Segment Start: Source material

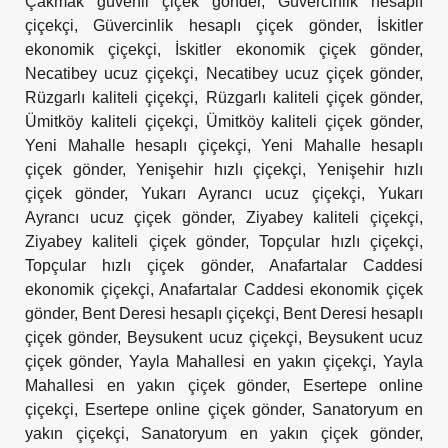
Çakmak güvenli çiçek gönder
,
Güvercinlik hesaplı
çiçekçi
,
Güvercinlik hesaplı çiçek gönder
,
İskitler
ekonomik çiçekçi
,
İskitler ekonomik çiçek gönder
,
Necatibey ucuz çiçekçi
,
Necatibey ucuz çiçek gönder
,
Rüzgarlı kaliteli çiçekçi
,
Rüzgarlı kaliteli çiçek gönder
,
Ümitköy kaliteli çiçekçi
,
Ümitköy kaliteli çiçek gönder
,
Yeni Mahalle hesaplı çiçekçi
,
Yeni Mahalle hesaplı
çiçek gönder
,
Yenişehir hızlı çiçekçi
,
Yenişehir hızlı
çiçek gönder
,
Yukarı Ayrancı ucuz çiçekçi
,
Yukarı
Ayrancı ucuz çiçek gönder
,
Ziyabey kaliteli çiçekçi
,
Ziyabey kaliteli çiçek gönder
,
Topçular hızlı çiçekçi
,
Topçular hızlı çiçek gönder
,
Anafartalar Caddesi
ekonomik çiçekçi
,
Anafartalar Caddesi ekonomik çiçek
gönder
,
Bent Deresi hesaplı çiçekçi
,
Bent Deresi hesaplı
çiçek gönder
,
Beysukent ucuz çiçekçi
,
Beysukent ucuz
çiçek gönder
,
Yayla Mahallesi en yakın çiçekçi
,
Yayla
Mahallesi en yakın çiçek gönder
,
Esertepe online
çiçekçi
,
Esertepe online çiçek gönder
,
Sanatoryum en
yakın çiçekçi
,
Sanatoryum en yakın çiçek gönder
,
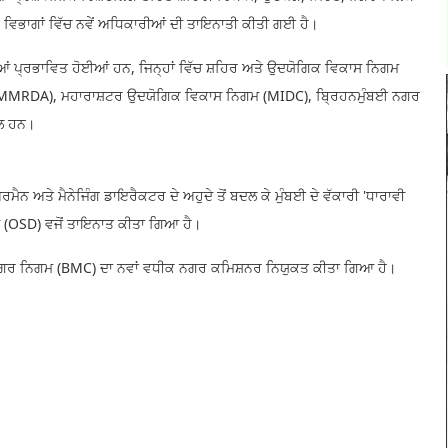
ਿਭਾਗਾਂ ਵਿੱਚ ਨਵੇਂ ਅਧਿਕਾਰੀਆਂ ਦੀ ਤਾਇਨਾਤੀ ਕੀਤੀ ਗਈ ਹੈ।
ਂ ਪ੍ਰਭਾਵਿਤ ਹੋਈਆਂ ਹਨ, ਜਿਨ੍ਹਾਂ ਵਿੱਚ ਸ਼ਹਿਰ ਅਤੇ ਉਦਯੋਗਿਕ ਵਿਕਾਸ ਨਿਗਮ
ੀ (MMRDA), ਮਹਾਰਾਸ਼ਟਰ ਉਦਯੋਗਿਕ ਵਿਕਾਸ ਨਿਗਮ (MIDC), ਬ੍ਰਿਹਨਮੁੰਬਈ ਨਗਰ
ਮਲ ਹਨ।
ੈਨ ਅਤੇ ਮੈਨੇਜਿੰਗ ਡਾਇਰੈਕਟਰ ਦੇ ਅਹੁਦੇ ਤੋਂ ਬਦਲ ਕੇ ਮੁੰਬਈ ਦੇ ਵੱਕਾਰੀ 'ਧਾਰਾਵੀ
ਾਰੀ (OSD) ਵਜੋਂ ਤਾਇਨਾਤ ਕੀਤਾ ਗਿਆ ਹੈ।
ਬਈ ਨਗਰ ਨਿਗਮ (BMC) ਦਾ ਨਵਾਂ ਵਧੀਕ ਨਗਰ ਕਮਿਸ਼ਨਰ ਨਿਯੁਕਤ ਕੀਤਾ ਗਿਆ ਹੈ।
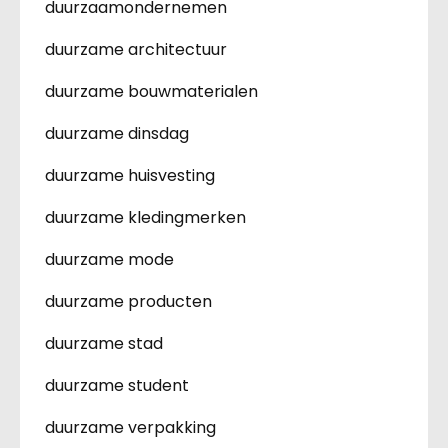
duurzaamondernemen
duurzame architectuur
duurzame bouwmaterialen
duurzame dinsdag
duurzame huisvesting
duurzame kledingmerken
duurzame mode
duurzame producten
duurzame stad
duurzame student
duurzame verpakking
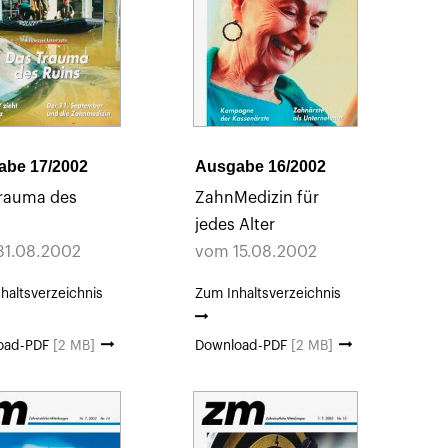
abe 17/2002
Ausgabe 16/2002
Trauma des
ZahnMedizin für
jedes Alter
31.08.2002
vom 15.08.2002
haltsverzeichnis
Zum Inhaltsverzeichnis
oad-PDF
[2 MB]
Download-PDF
[2 MB]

Segment End: Source material

• _Task_: Without including any picture, retype the entries exactly.

• _Solution to the exercise_:
Çakmak güvenli çiçek gönder
,
Güvercinlik hesaplı
çiçekçi
,
Güvercinlik hesaplı çiçek gönder
,
İskitler
ekonomik çiçekçi
,
İskitler ekonomik çiçek gönder
,
Necatibey ucuz çiçekçi
,
Necatibey ucuz çiçek gönder
,
Rüzgarlı kaliteli çiçekçi
,
Rüzgarlı kaliteli çiçek gönder
,
Ümitköy kaliteli çiçekçi
,
Ümitköy kaliteli çiçek gönder
,
Yeni Mahalle hesaplı çiçekçi
,
Yeni Mahalle hesaplı
çiçek gönder
,
Yenişehir hızlı çiçekçi
,
Yenişehir hızlı
çiçek gönder
,
Yukarı Ayrancı ucuz çiçekçi
,
Yukarı
Ayrancı ucuz çiçek gönder
,
Ziyabey kaliteli çiçekçi
,
Ziyabey kaliteli çiçek gönder
,
Topçular hızlı çiçekçi
,
Topçular hızlı çiçek gönder
,
Anafartalar Caddesi
ekonomik çiçekçi
,
Anafartalar Caddesi ekonomik çiçek
gönder
,
Bent Deresi hesaplı çiçekçi
,
Bent Deresi hesaplı
çiçek gönder
,
Beysukent ucuz çiçekçi
,
Beysukent ucuz
çiçek gönder
,
Yayla Mahallesi en yakın çiçekçi
,
Yayla
Mahallesi en yakın çiçek gönder
,
Esertepe online
çiçekçi
,
Esertepe online çiçek gönder
,
Sanatoryum en
yakın çiçekçi
,
Sanatoryum en yakın çiçek gönder
,
ਿਭਾਗਾਂ ਵਿੱਚ ਨਵੇਂ ਅਧਿਕਾਰੀਆਂ ਦੀ ਤਾਇਨਾਤੀ ਕੀਤੀ ਗਈ ਹੈ।
ਂ ਪ੍ਰਭਾਵਿਤ ਹੋਈਆਂ ਹਨ, ਜਿਨ੍ਹਾਂ ਵਿੱਚ ਸ਼ਹਿਰ ਅਤੇ ਉਦਯੋਗਿਕ ਵਿਕਾਸ ਨਿਗਮ
ੀ (MMRDA), ਮਹਾਰਾਸ਼ਟਰ ਉਦਯੋਗਿਕ ਵਿਕਾਸ ਨਿਗਮ (MIDC), ਬ੍ਰਿਹਨਮੁੰਬਈ ਨਗਰ
ਮਲ ਹਨ।
ੈਨ ਅਤੇ ਮੈਨੇਜਿੰਗ ਡਾਇਰੈਕਟਰ ਦੇ ਅਹੁਦੇ ਤੋਂ ਬਦਲ ਕੇ ਮੁੰਬਈ ਦੇ ਵੱਕਾਰੀ 'ਧਾਰਾਵੀ
ਾਰੀ (OSD) ਵਜੋਂ ਤਾਇਨਾਤ ਕੀਤਾ ਗਿਆ ਹੈ।
ਬਈ ਨਗਰ ਨਿਗਮ (BMC) ਦਾ ਨਵਾਂ ਵਧੀਕ ਨਗਰ ਕਮਿਸ਼ਨਰ ਨਿਯੁਕਤ ਕੀਤਾ ਗਿਆ ਹੈ।
duurzaamondernemen
duurzame architectuur
duurzame bouwmaterialen
duurzame dinsdag
duurzame huisvesting
duurzame kledingmerken
duurzame mode
duurzame producten
duurzame stad
duurzame student
duurzame verpakking
abe 17/2002
Ausgabe 16/2002
Trauma des
ZahnMedizin für
jedes Alter
31.08.2002
vom 15.08.2002
haltsverzeichnis
Zum Inhaltsverzeichnis
oad-PDF
[2 MB]
Download-PDF
[2 MB]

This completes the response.